The one step further is the aforementioned rings, which "distort an electromagnetic field as it passes through." According to Smith, they "steer microwaves around the central region of the device," the region where they stashed the copper ring. Needless to say, the way they can tell it worked must involve fancy machines that can detect electromagnetic waves in this range, since we're not talking about something that's visible to the human eye. Making these materials in such a way that the results could be seen (or not seen, as it happens), creates some challenges. Mullins clarifies, "The problem with visible light is that it has a much smaller wavelength, meaning an optical metamaterial would have to be built on the nanoscale, which is beyond the limits of current nanotechnology." (Probably not for long. We know how nanotech is advancing by leaps and bounds.) There also would still be limitations as to frequency--Smith says even nanomaterials would still only work on one frequency. They'll have to work on that if they want to make Federation vessels disappear, or make spies' jobs really, really easy.

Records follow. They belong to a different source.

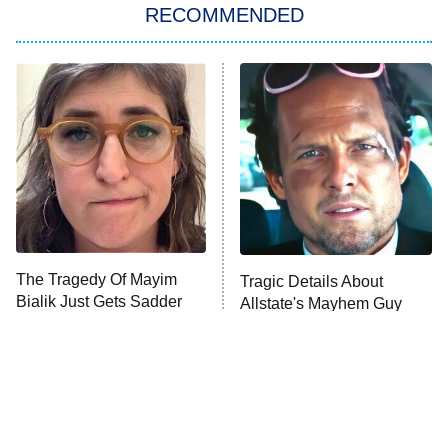
RECOMMENDED
My Adventures With Superman
11:59 PM
ET
READ MORE
The Tragedy Of Mayim
Tragic Details About
Bialik Just Gets Sadder
Allstate's Mayhem Guy
And Sadder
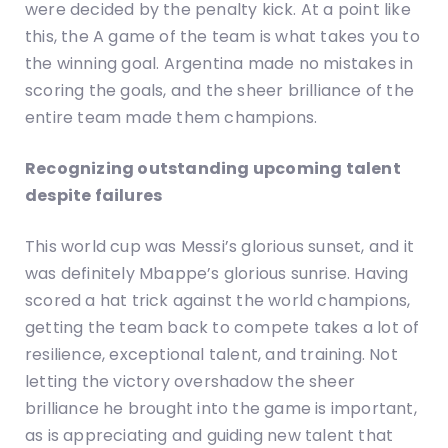
were decided by the penalty kick. At a point like
this, the A game of the team is what takes you to
the winning goal. Argentina made no mistakes in
scoring the goals, and the sheer brilliance of the
entire team made them champions.
Recognizing outstanding upcoming talent
despite failures
This world cup was Messi’s glorious sunset, and it
was definitely Mbappe’s glorious sunrise. Having
scored a hat trick against the world champions,
getting the team back to compete takes a lot of
resilience, exceptional talent, and training. Not
letting the victory overshadow the sheer
brilliance he brought into the game is important,
as is appreciating and guiding new talent that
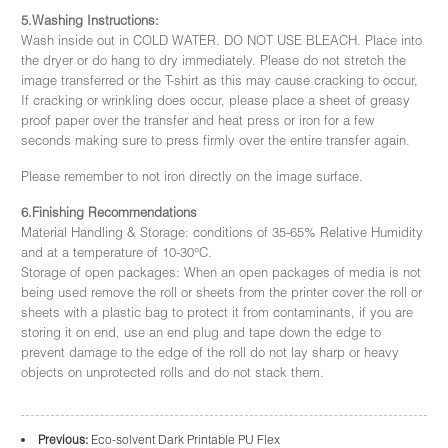
5.Washing Instructions:
Wash inside out in COLD WATER. DO NOT USE BLEACH. Place into
the dryer or do hang to dry immediately. Please do not stretch the
image transferred or the T-shirt as this may cause cracking to occur,
If cracking or wrinkling does occur, please place a sheet of greasy
proof paper over the transfer and heat press or iron for a few
seconds making sure to press firmly over the entire transfer again.
Please remember to not iron directly on the image surface.
6.Finishing Recommendations
Material Handling & Storage: conditions of 35-65% Relative Humidity
and at a temperature of 10-30°C.
Storage of open packages: When an open packages of media is not
being used remove the roll or sheets from the printer cover the roll or
sheets with a plastic bag to protect it from contaminants, if you are
storing it on end, use an end plug and tape down the edge to
prevent damage to the edge of the roll do not lay sharp or heavy
objects on unprotected rolls and do not stack them.
Previous:
Eco-solvent Dark Printable PU Flex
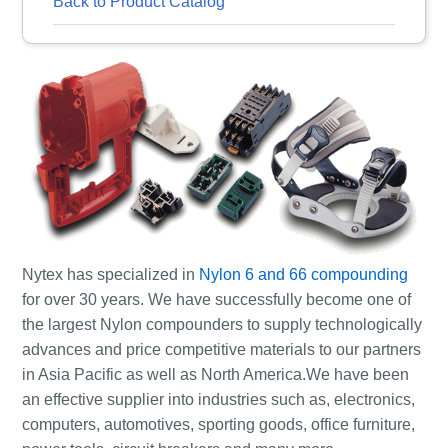
Back to Product Catalog
Nytex has specialized in
Nylon 6 and 66 compounding
for over 30 years. We have successfully become one of
the largest Nylon compounders to supply technologically
advances and price competitive materials to our partners
in Asia Pacific as well as North America.We have been
an effective supplier into industries such as, electronics,
computers, automotives, sporting goods, office furniture,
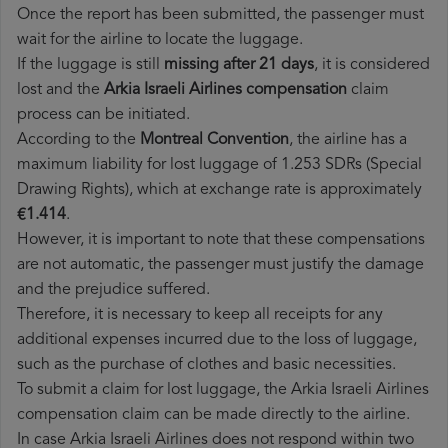
Once the report has been submitted, the passenger must
wait for the airline to locate the luggage.
If the luggage is still
missing after 21 days
, it is considered
lost and the
Arkia Israeli Airlines​ compensation
claim
process can be initiated.
According to the
Montreal Convention
, the airline has a
maximum liability for lost luggage of 1.253 SDRs (Special
Drawing Rights), which at exchange rate is approximately
€1.414
.
However, it is important to note that these compensations
are not automatic, the passenger must justify the damage
and the prejudice suffered.
Therefore, it is necessary to keep all receipts for any
additional expenses incurred due to the loss of luggage,
such as the purchase of clothes and basic necessities.
To submit a claim for lost luggage, the Arkia Israeli Airlines
compensation claim can be made directly to the airline.
In case Arkia Israeli Airlines does not respond within two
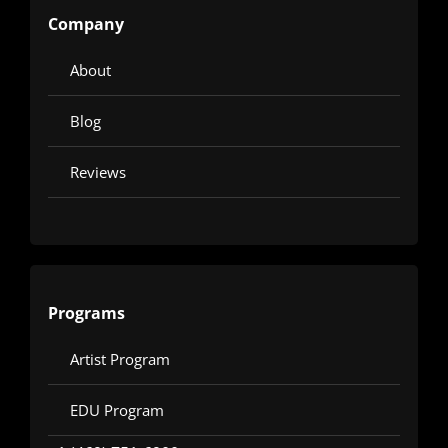
Company
About
Blog
Reviews
Programs
Artist Program
EDU Program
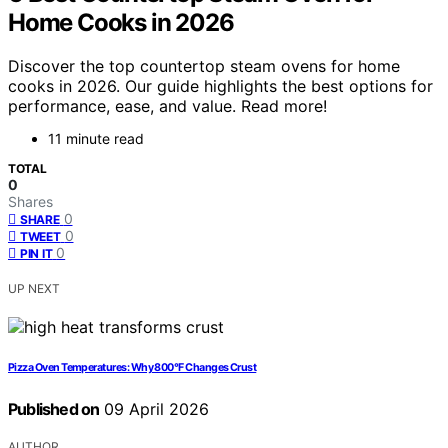
Home Cooks in 2026
Discover the top countertop steam ovens for home
cooks in 2026. Our guide highlights the best options for
performance, ease, and value. Read more!
11 minute read
TOTAL
0
Shares
0
SHARE
0
TWEET
0
PIN IT
UP NEXT
Pizza Oven Temperatures: Why 800°F Changes Crust
Published on
09 April 2026
AUTHOR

I have no doubt the problems can be overcome, maybe not in the immediate future, but probably sooner than I will be ready for such technology to make its way into ubiquity. Am I the only one who finds such an "advance" to have dubious merit? Maybe I'm just in a tech funk. Saturday I wrote with disapproval about the latest form of scientifically invented self-flagellation. (Some of you will remember the post about the mirror/camera combo. It's a different kind of "guilt mirror.") I don't think that's it, though. I really just think it's that some things bring up that old truism that just because we can build something doesn't mean we should. All of the applications I can think of for this new scientific direction are either nefarious, or pointless. Can anybody help me out here? Anyone else have an idea of how to use this in a good and fruitful way, especially one that can't be abused by the bad guys?